**What is required:** Please copy out the lines in the items below, from the line containing "Rieker Herren" through the line containing "La bordure se clipse sur le bord de la voie", keeping both of those lines.

**Input material:**
•••••

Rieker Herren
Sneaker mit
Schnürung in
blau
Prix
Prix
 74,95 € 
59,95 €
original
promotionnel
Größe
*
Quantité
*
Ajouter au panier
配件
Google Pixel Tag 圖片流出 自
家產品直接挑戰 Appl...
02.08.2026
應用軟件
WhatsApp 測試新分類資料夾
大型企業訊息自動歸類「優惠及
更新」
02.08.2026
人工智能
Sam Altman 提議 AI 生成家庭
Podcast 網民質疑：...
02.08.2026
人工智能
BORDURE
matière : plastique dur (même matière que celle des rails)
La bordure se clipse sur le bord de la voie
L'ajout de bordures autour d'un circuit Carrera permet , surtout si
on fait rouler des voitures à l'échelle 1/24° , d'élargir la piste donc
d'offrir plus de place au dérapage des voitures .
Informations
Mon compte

•••••

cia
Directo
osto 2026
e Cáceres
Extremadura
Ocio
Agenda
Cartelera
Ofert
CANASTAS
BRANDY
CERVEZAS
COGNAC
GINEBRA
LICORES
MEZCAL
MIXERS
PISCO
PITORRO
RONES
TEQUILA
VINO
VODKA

•••••

**Solution to this task:**
Rieker Herren
Sneaker mit
Schnürung in
blau
Prix
Prix
 74,95 € 
59,95 €
original
promotionnel
Größe
*
Quantité
*
Ajouter au panier
配件
Google Pixel Tag 圖片流出 自
家產品直接挑戰 Appl...
02.08.2026
應用軟件
WhatsApp 測試新分類資料夾
大型企業訊息自動歸類「優惠及
更新」
02.08.2026
人工智能
Sam Altman 提議 AI 生成家庭
Podcast 網民質疑：...
02.08.2026
人工智能
BORDURE
matière : plastique dur (même matière que celle des rails)
La bordure se clipse sur le bord de la voie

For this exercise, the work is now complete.